> _TASK INPUTS_:
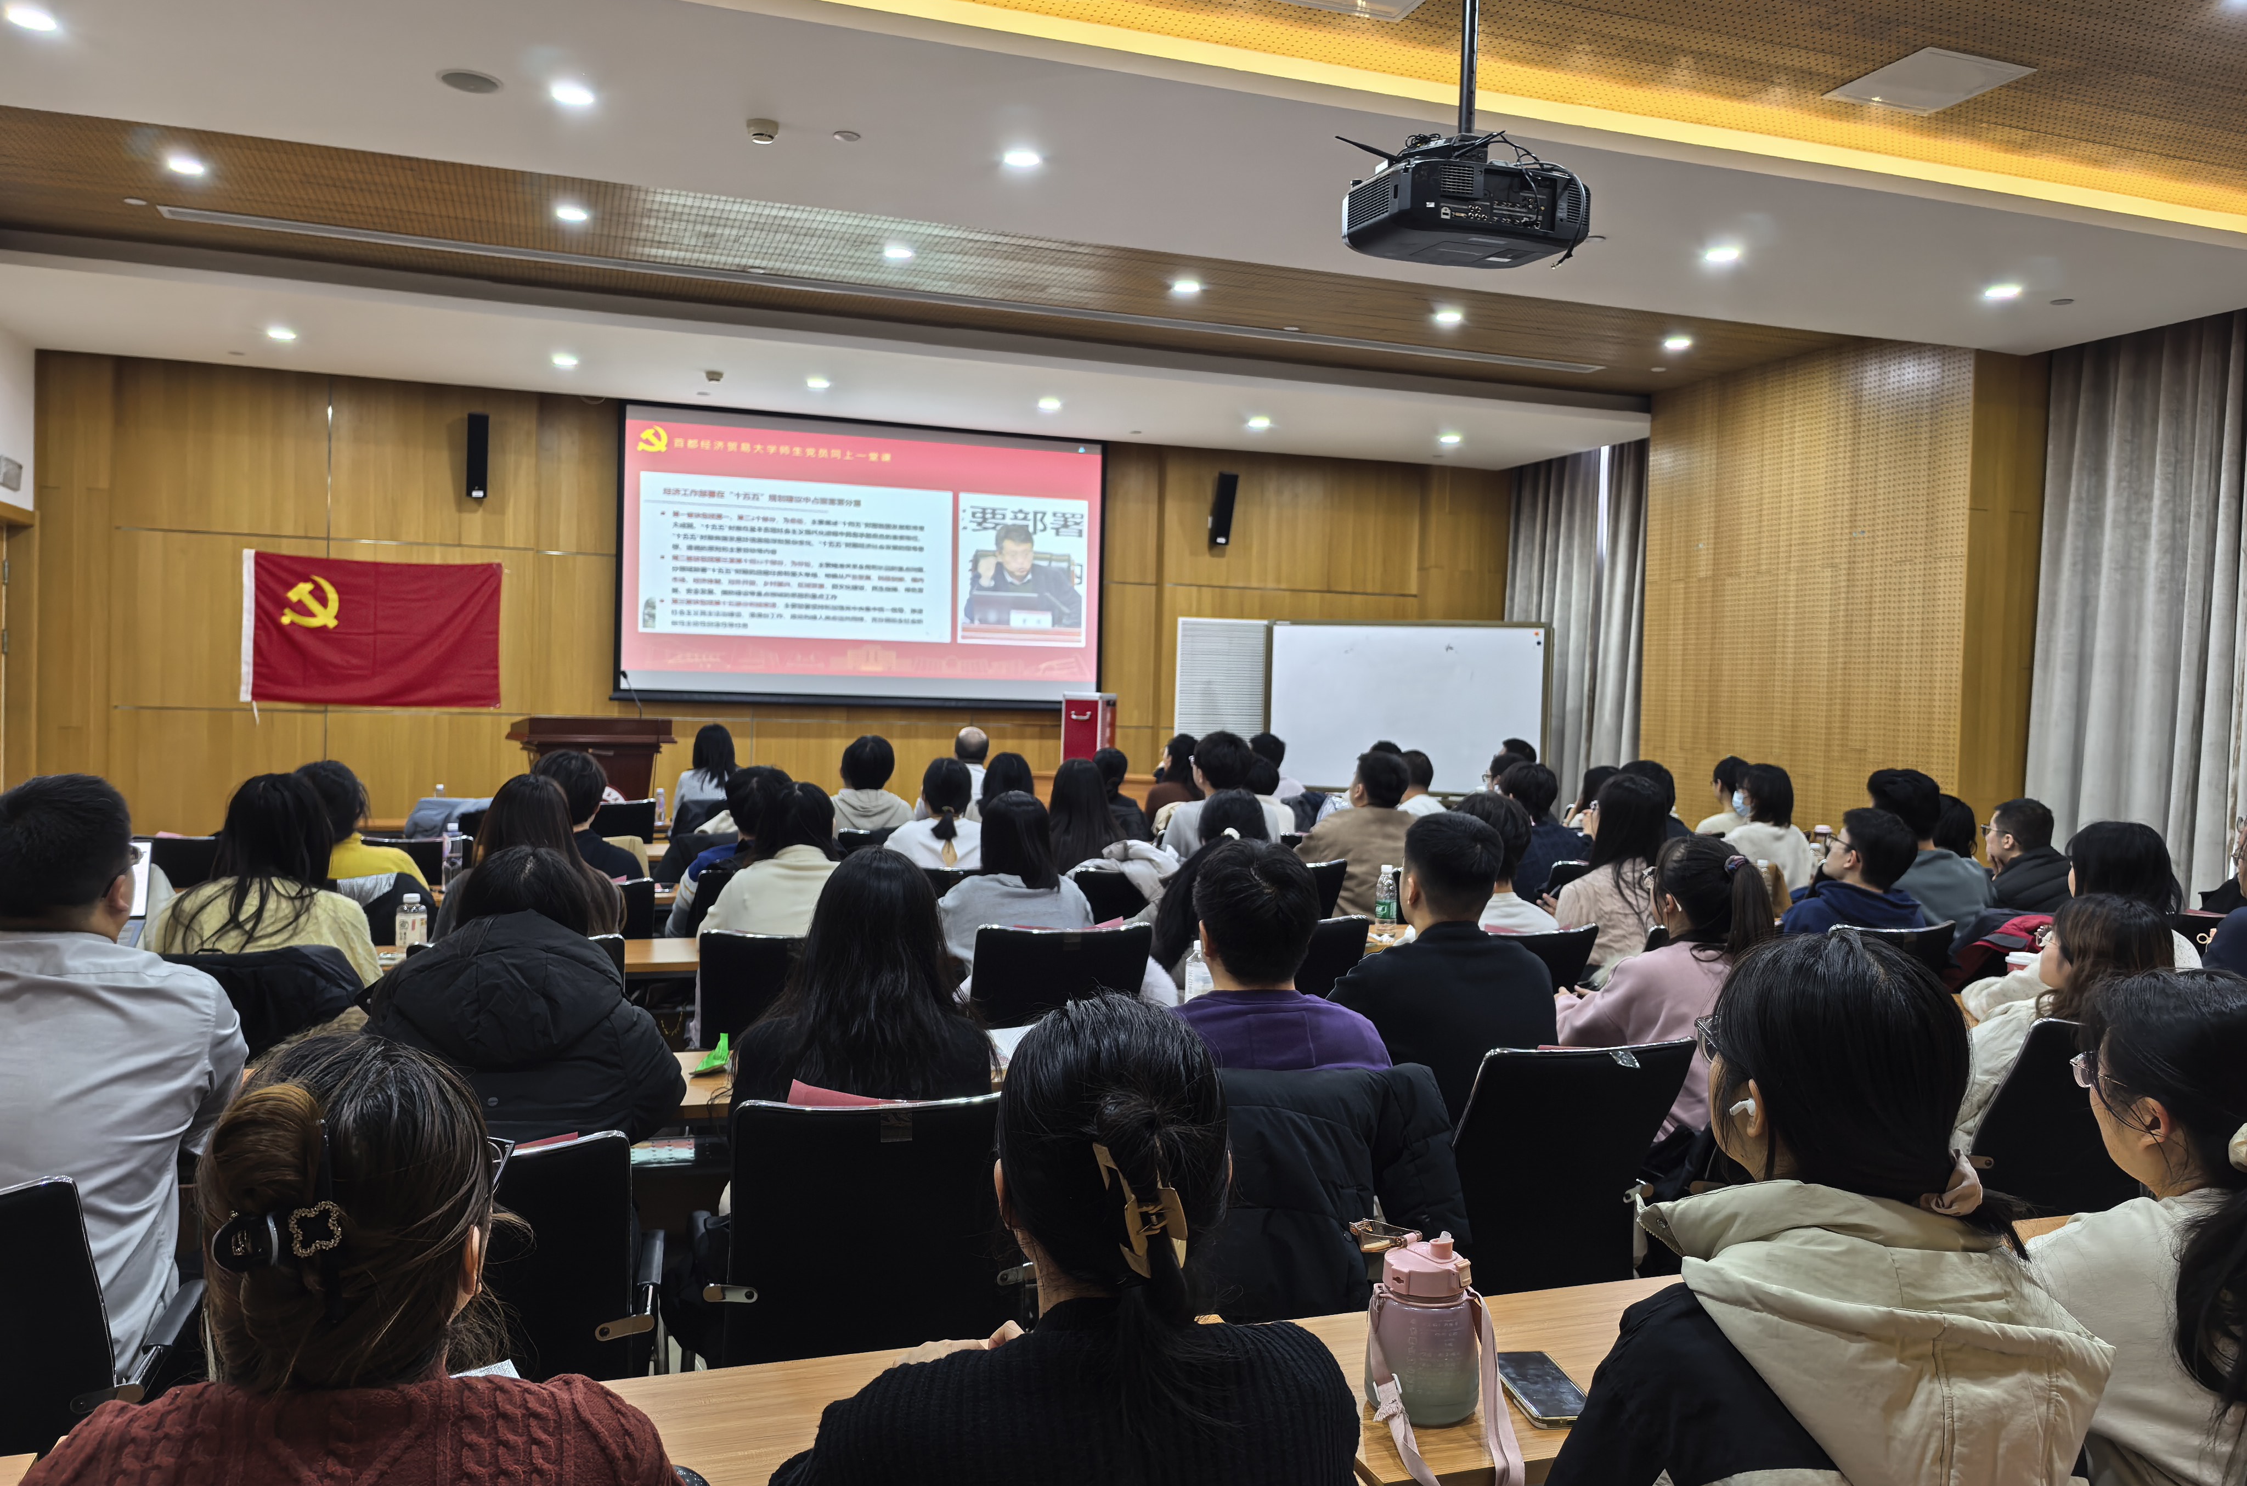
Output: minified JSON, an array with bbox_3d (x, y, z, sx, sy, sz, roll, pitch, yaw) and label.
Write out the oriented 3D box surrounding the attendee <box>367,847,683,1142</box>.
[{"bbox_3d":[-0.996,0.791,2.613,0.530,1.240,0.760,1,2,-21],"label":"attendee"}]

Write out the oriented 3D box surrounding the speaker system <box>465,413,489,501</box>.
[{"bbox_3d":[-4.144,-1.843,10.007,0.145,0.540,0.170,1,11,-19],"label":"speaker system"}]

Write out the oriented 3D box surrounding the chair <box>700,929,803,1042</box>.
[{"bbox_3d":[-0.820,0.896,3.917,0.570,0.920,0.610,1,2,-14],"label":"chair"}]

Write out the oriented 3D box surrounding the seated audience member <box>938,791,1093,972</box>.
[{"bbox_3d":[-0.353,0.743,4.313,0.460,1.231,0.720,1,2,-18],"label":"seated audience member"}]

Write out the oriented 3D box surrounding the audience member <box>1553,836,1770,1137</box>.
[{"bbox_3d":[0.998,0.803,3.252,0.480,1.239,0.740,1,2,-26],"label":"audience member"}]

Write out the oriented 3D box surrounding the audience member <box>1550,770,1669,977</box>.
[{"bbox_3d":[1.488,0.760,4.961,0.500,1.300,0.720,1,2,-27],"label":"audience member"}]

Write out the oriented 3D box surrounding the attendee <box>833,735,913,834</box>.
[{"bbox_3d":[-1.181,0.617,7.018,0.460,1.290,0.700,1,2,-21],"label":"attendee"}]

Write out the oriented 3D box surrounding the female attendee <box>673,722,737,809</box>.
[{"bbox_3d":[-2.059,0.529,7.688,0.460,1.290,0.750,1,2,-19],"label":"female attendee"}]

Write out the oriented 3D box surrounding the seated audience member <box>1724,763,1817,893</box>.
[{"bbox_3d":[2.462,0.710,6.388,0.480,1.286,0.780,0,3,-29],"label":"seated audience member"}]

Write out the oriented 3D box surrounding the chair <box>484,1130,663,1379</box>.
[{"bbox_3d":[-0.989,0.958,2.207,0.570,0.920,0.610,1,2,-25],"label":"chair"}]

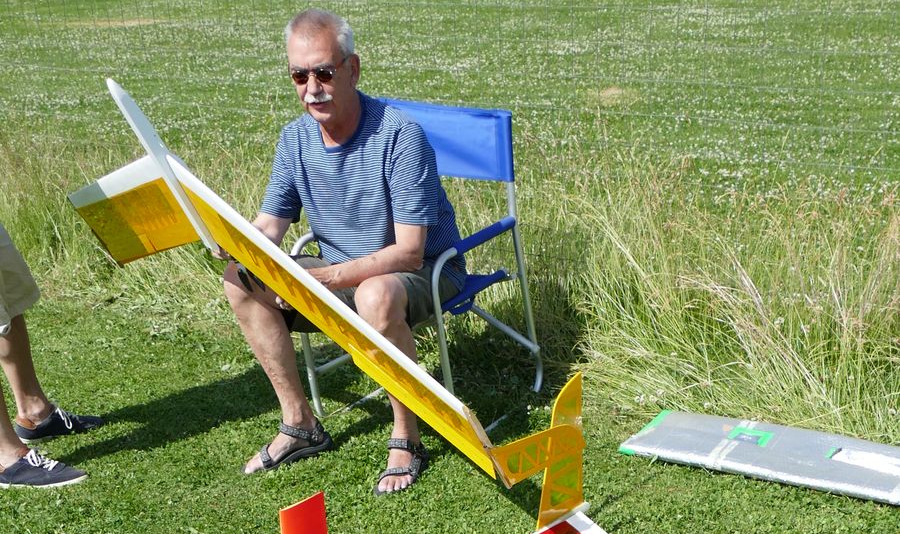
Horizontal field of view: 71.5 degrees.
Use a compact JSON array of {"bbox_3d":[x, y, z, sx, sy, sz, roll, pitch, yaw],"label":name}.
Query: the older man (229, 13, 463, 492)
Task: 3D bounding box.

> _PROBLEM DESCRIPTION_: Copy the lines from the one containing "audience member <box>1724,763,1817,893</box>." through the last line, including both, without the pictures.

> _EXERCISE RESPONSE_:
Write out the oriented 3D box surrounding the seated audience member <box>1724,763,1817,893</box>.
[{"bbox_3d":[2.462,0.710,6.388,0.480,1.286,0.780,0,3,-29],"label":"seated audience member"}]

Write out the oriented 3D box surrounding the chair <box>484,1130,663,1379</box>.
[{"bbox_3d":[-0.989,0.958,2.207,0.570,0.920,0.610,1,2,-25],"label":"chair"}]

Horizontal field of view: 71.5 degrees.
Use a compact JSON array of {"bbox_3d":[x, y, z, sx, sy, sz, roll, pitch, yaw],"label":name}.
Query: the older man (229, 13, 463, 492)
Task: 3D bounding box.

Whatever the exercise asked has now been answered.